Pseudo-Horseshoe Lung Herniation Following Tracheoesophageal Fistula Repair In A Child With Situs Inversus Totalis
INTRODUCTION: Tracheoesophageal fistula with esophageal atresia (TEF-EA) is a common congenital upper respiratory tract malformation requiring surgical repair. Situs inversus complicates the surgical approach of TEF-EA repair. We describe an extremely rare complication of TEF-EA surgery, a pseudo-horseshoe lung herniation in a patient with situs inversus totalis.
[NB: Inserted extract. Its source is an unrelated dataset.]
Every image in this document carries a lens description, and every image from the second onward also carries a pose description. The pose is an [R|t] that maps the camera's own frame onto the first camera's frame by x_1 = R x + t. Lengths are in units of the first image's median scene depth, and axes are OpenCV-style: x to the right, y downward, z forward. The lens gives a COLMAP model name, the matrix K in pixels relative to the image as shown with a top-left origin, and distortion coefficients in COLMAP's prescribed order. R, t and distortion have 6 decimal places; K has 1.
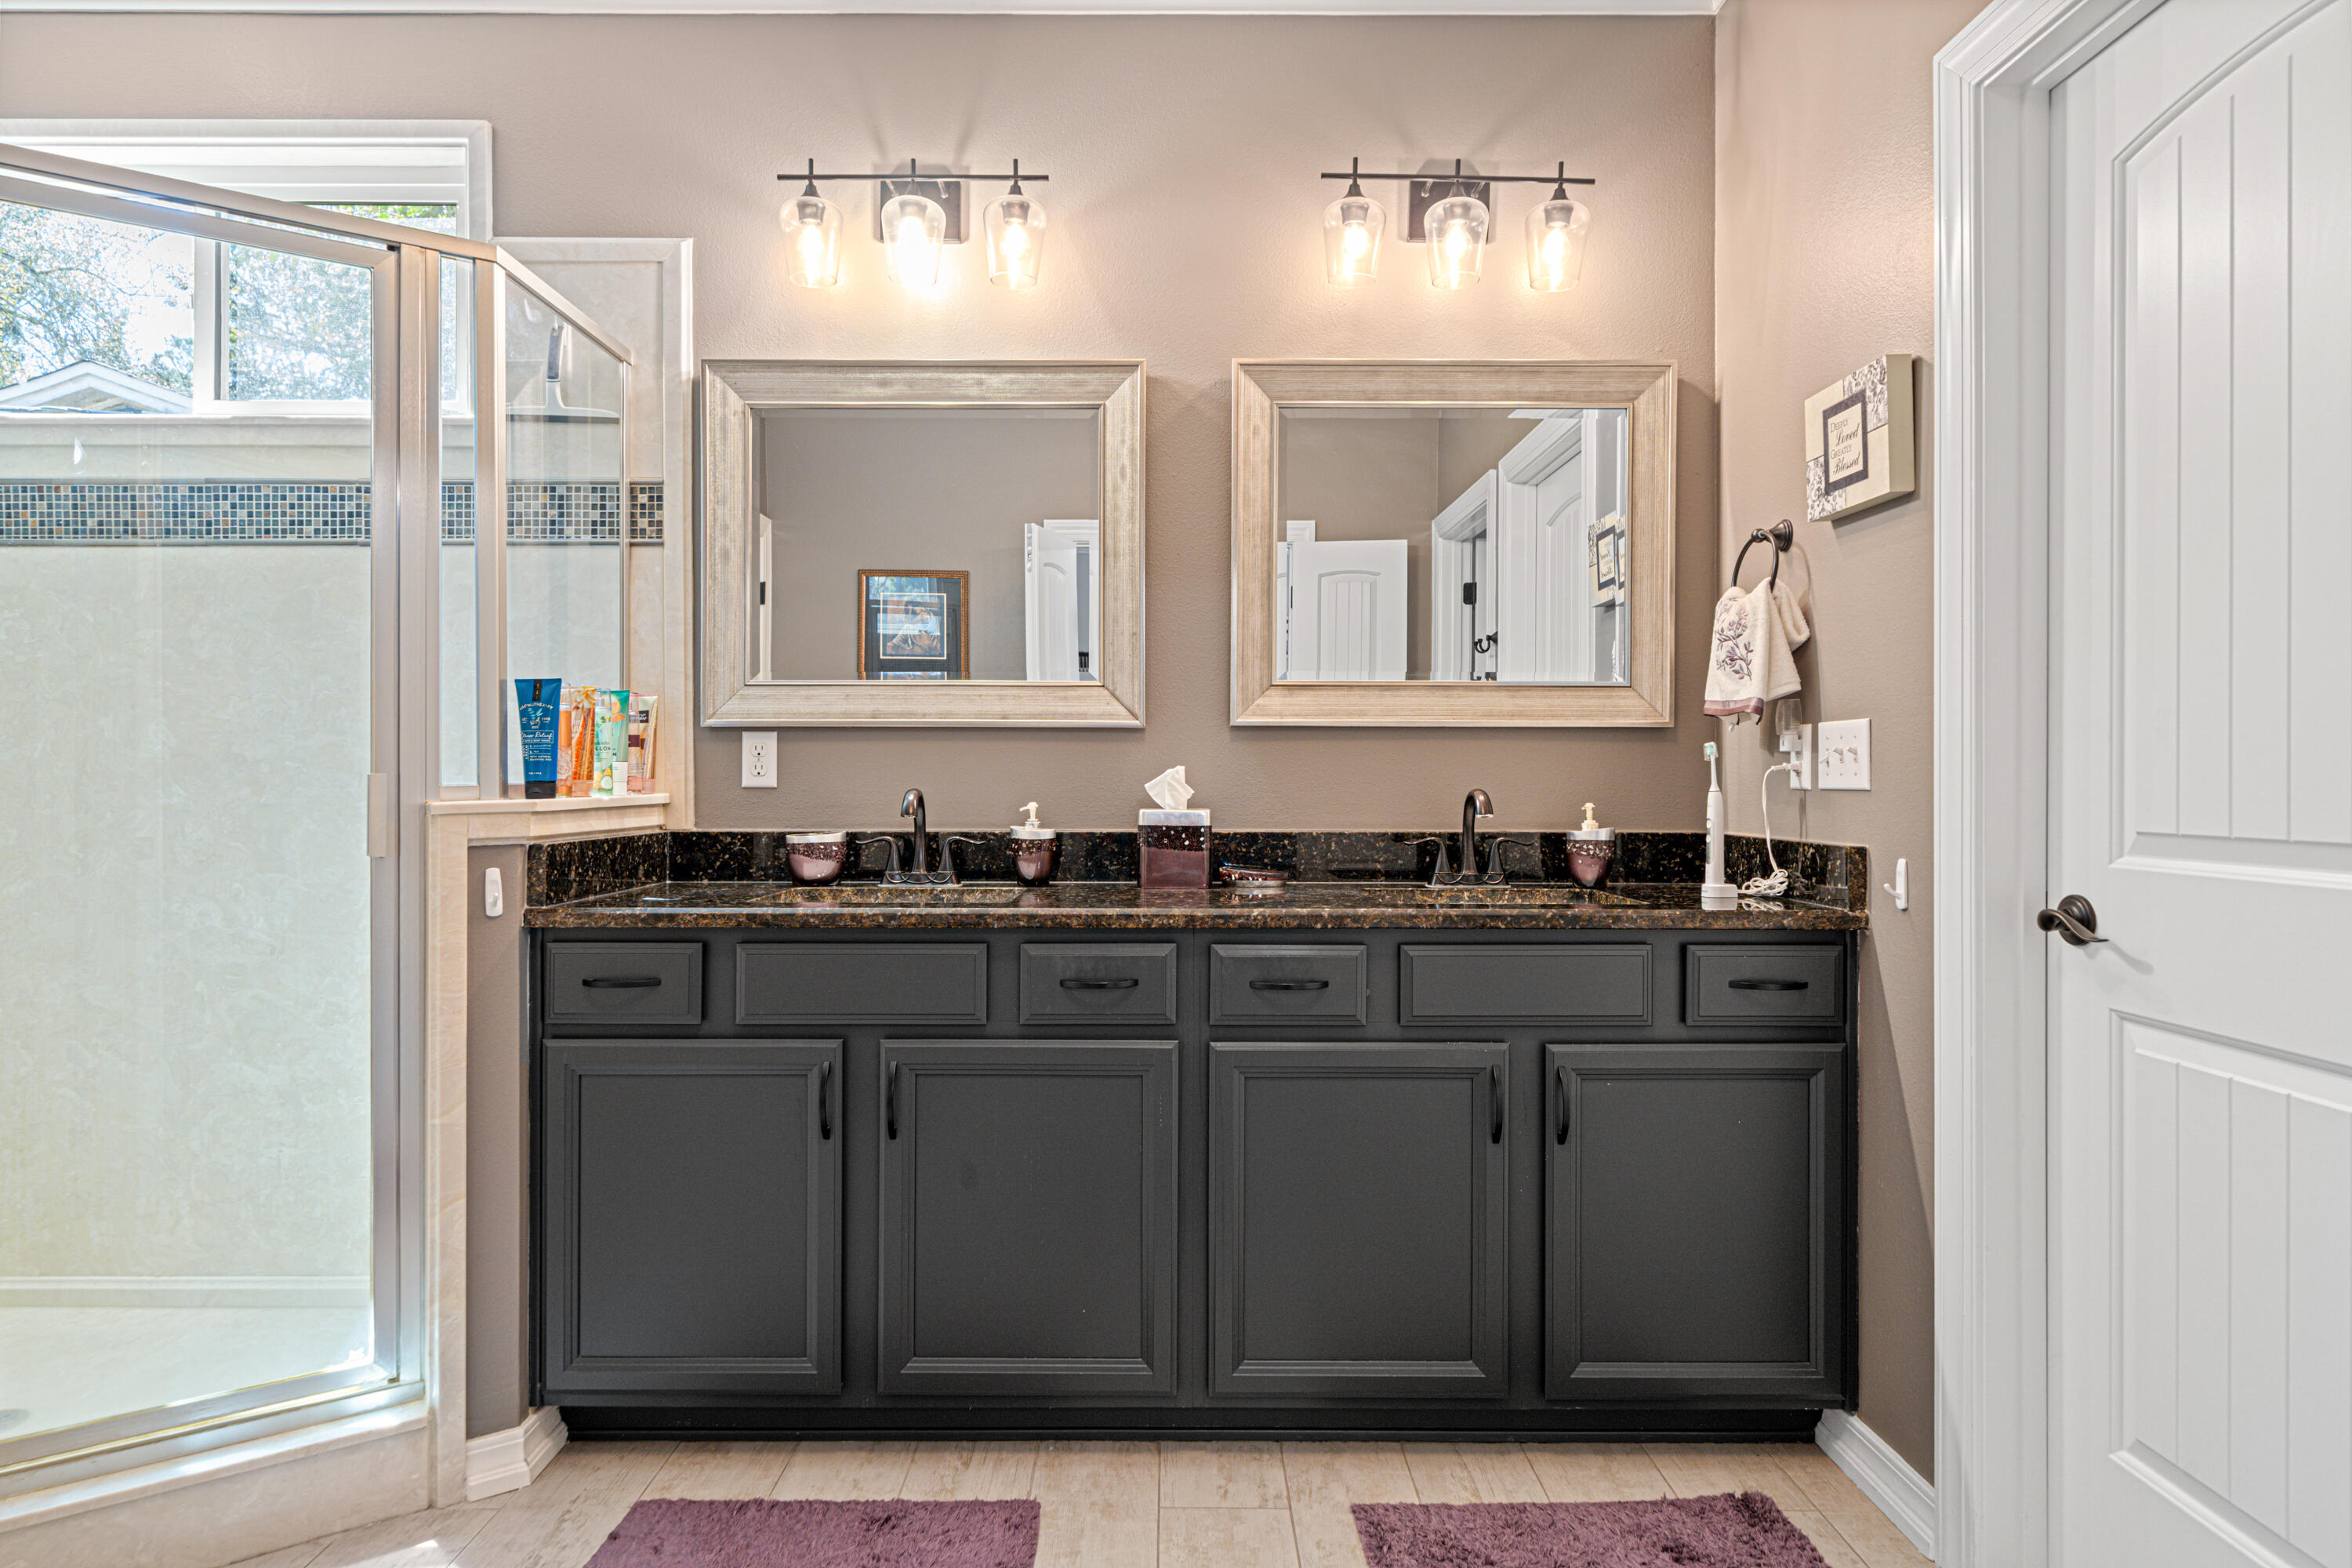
lens RADIAL K [[1324.9, 0, 1176.4], [0, 1324.9, 778.3], [0, 0, 1]] dist [0.000577, 0.001114]
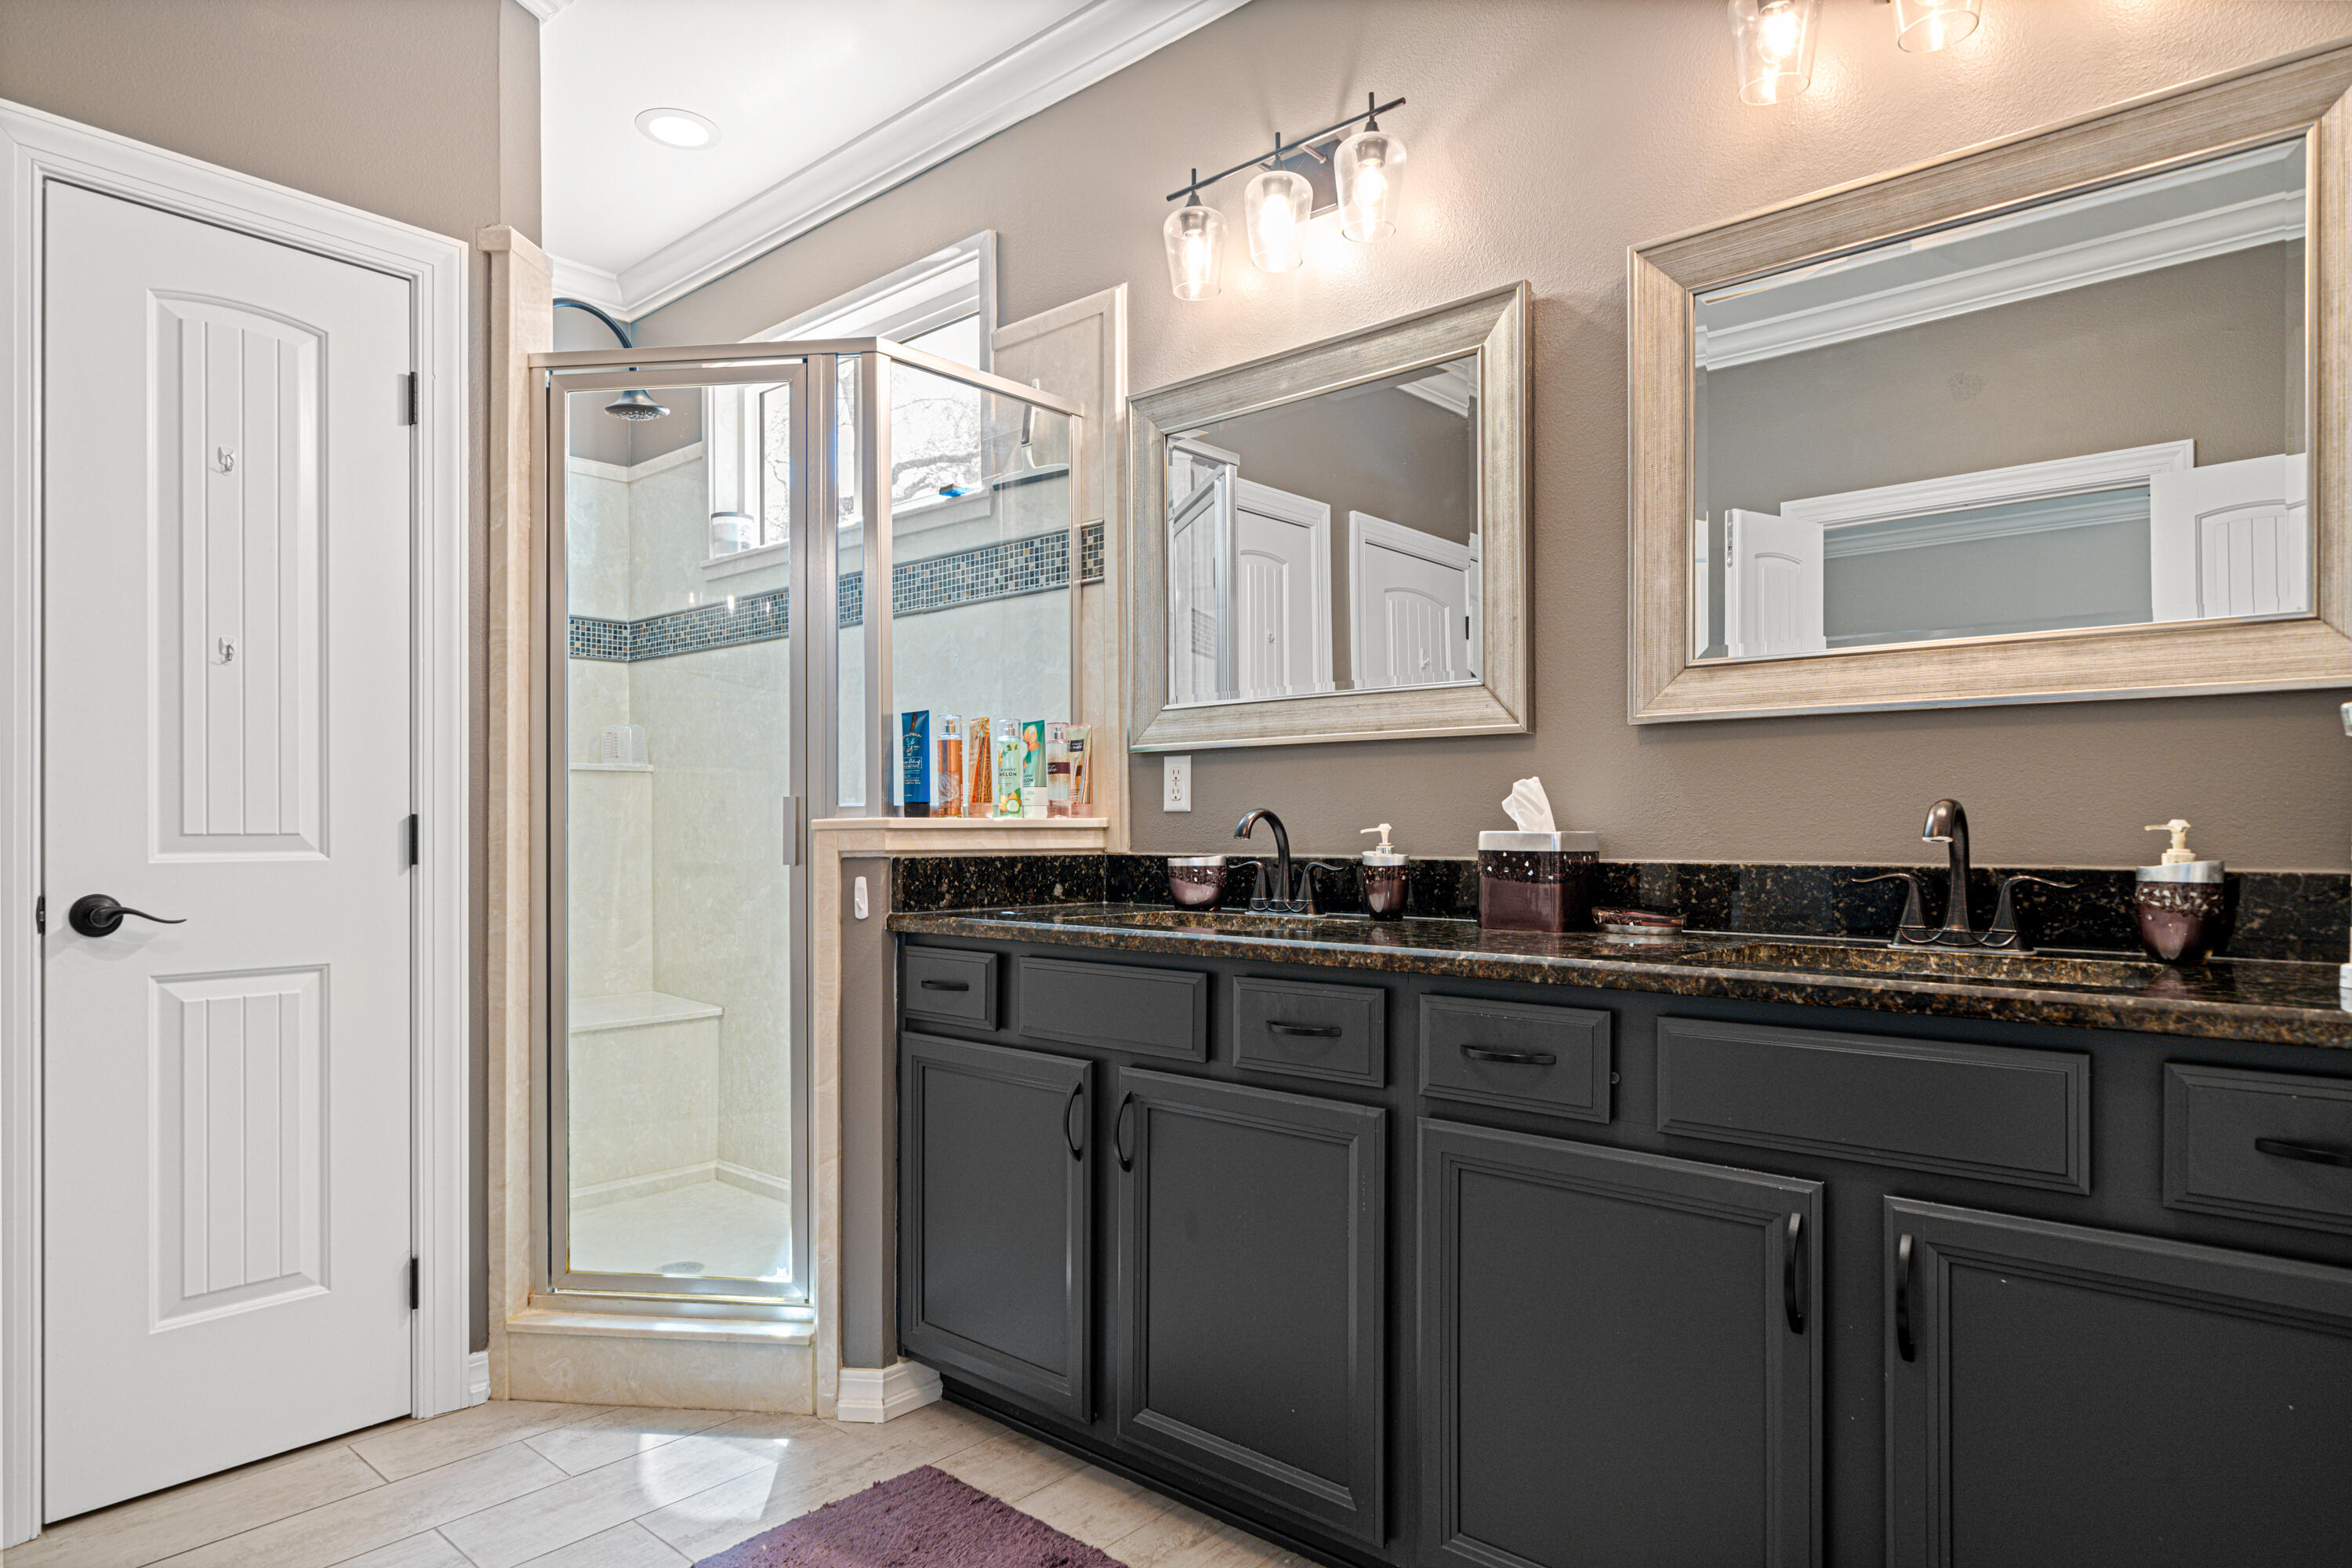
lens RADIAL K [[1351.6, 0, 1174.1], [0, 1351.6, 827.5], [0, 0, 1]] dist [-0.000108, -0.000753]
pose [[0.742994, -0.003634, -0.669289, 0.382866], [0.000668, 0.999989, -0.004689, 0.024614], [0.669298, 0.003037, 0.742988, 0.249795]]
CASE HISTORY: A four-year-old girl presented with respiratory distress and severe cough. Past medical history included TEF-EA surgical repair via open thoracotomy, situs inversus totalis, an atrial septal defect, and recurrent pneumonia. Due to the recurrent pneumonia, impaired airway clearance, and situs inversus, primary ciliary dyskinesia was suspected. Bronchoscopy elucidated bronchomalacia in the left subsegmental airway. Subsequent chest x-ray showed an abnormal lucency in the left lower lobe region. Computed tomography revealed the left lung was hyperinflated and herniated across the midline. The herniated lung section had no visible arterial supply, suggesting abnormal pseudo-horseshoe lung, rather than sequestration. Lung herniation occurred through the site of TEF-EA repair.
DISCUSSION: There are no known reports of such a lung herniation following TEF-EA repair. The patient's primary ciliary dyskinesia, atrial septal defect, and passive smoke exposure likely contributed to recurrent pneumonia and severe cough. Increased pleural cavity pressure generated by violent coughing may have provided enough force to cause the lower segment of right lung to herniate through the hole remaining from TEF repair. Bronchoscopy and persistent data collection were crucial in diagnosing such a rare complication causing serious morbidity in a patient with a complex constellation of symptoms.